Prompt
From the cilantro margarita post, quote word for word the passage starting with "Margarita Monday: Cilantro" and going on through "about 30 seconds.".

Excerpted text
......

We can’t hate the cilantro-haters: they’re just unfortunate enough to have some kind of super-senses that pick up on the aldehyde chemicals that are often also found in (wait for it): soap! Surprised? I didn’t think so.

It’s actually a fairly common fact nowadays.

But anyway, for all those of us born without aldehyde chemical receptors, this is really really delicious.

When you make this marg, at first, it’s going to taste not unlike a standard margarita. But just at the end, the cilantro hits you and brings a fresh flavor fitting for the beautiful green color. It’s been dreary, cold-ish for May, and rainy for an entire week here in Pennsylvania, so I needed the bright  color to remind me what spring is really supposed to be like. It worked – it picked my beardy companion and I right out of our rainy May blues.


Pro Tip: Double-strain your damn cilantro-lime puree. If you don’t, the cilantro will be overpowering, and it’s going to be ugly. Nobody wants an ugly, overpowering cocktail.

Cheers! xo

Margarita Monday: Cilantro Margarita
Prep time: 
Total time: 
Serves: 2 drinks
  • 4 oz. tequila
  • 2 oz. orange liqueur
  • 2 oz. lime juice
  • 10 cilantro sprigs, stems removed, plus 2 extra sprigs for garnish
  1. Rim two rocks or margarita glasses with salt.
  2. Put the lime juice and cilantro into the bowl of a food processor or blender. Whiz it for about 30 seconds.
  3. Strain the cilantro/lime mixture into a mixing glass, then add the remaining ingredients. Add ice, then shake.
  4. Strain into your glasses over ice, garnish with extra cilantro. Enjoy.

......

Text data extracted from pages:
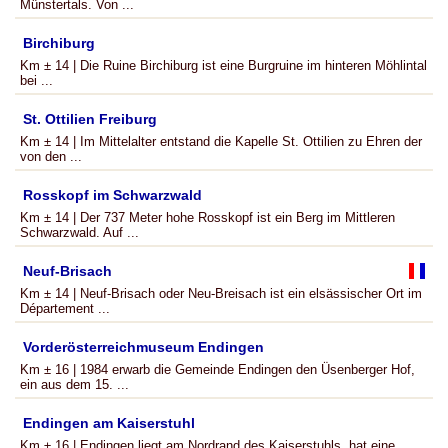
Münstertals. Von ...
Birchiburg
Km ± 14 | Die Ruine Birchiburg ist eine Burgruine im hinteren Möhlintal
bei ...
St. Ottilien Freiburg
Km ± 14 | Im Mittelalter entstand die Kapelle St. Ottilien zu Ehren der
von den ...
Rosskopf im Schwarzwald
Km ± 14 | Der 737 Meter hohe Rosskopf ist ein Berg im Mittleren
Schwarzwald. Auf ...
Neuf-Brisach
Km ± 14 | Neuf-Brisach oder Neu-Breisach ist ein elsässischer Ort im
Département ...
Vorderösterreichmuseum Endingen
Km ± 16 | 1984 erwarb die Gemeinde Endingen den Üsenberger Hof,
ein aus dem 15. ...
Endingen am Kaiserstuhl
Km ± 16 | Endingen liegt am Nordrand des Kaiserstuhls, hat eine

......

Answer space
Margarita Monday: Cilantro Margarita
Prep time: 
Total time: 
Serves: 2 drinks
  • 4 oz. tequila
  • 2 oz. orange liqueur
  • 2 oz. lime juice
  • 10 cilantro sprigs, stems removed, plus 2 extra sprigs for garnish
  1. Rim two rocks or margarita glasses with salt.
  2. Put the lime juice and cilantro into the bowl of a food processor or blender. Whiz it for about 30 seconds.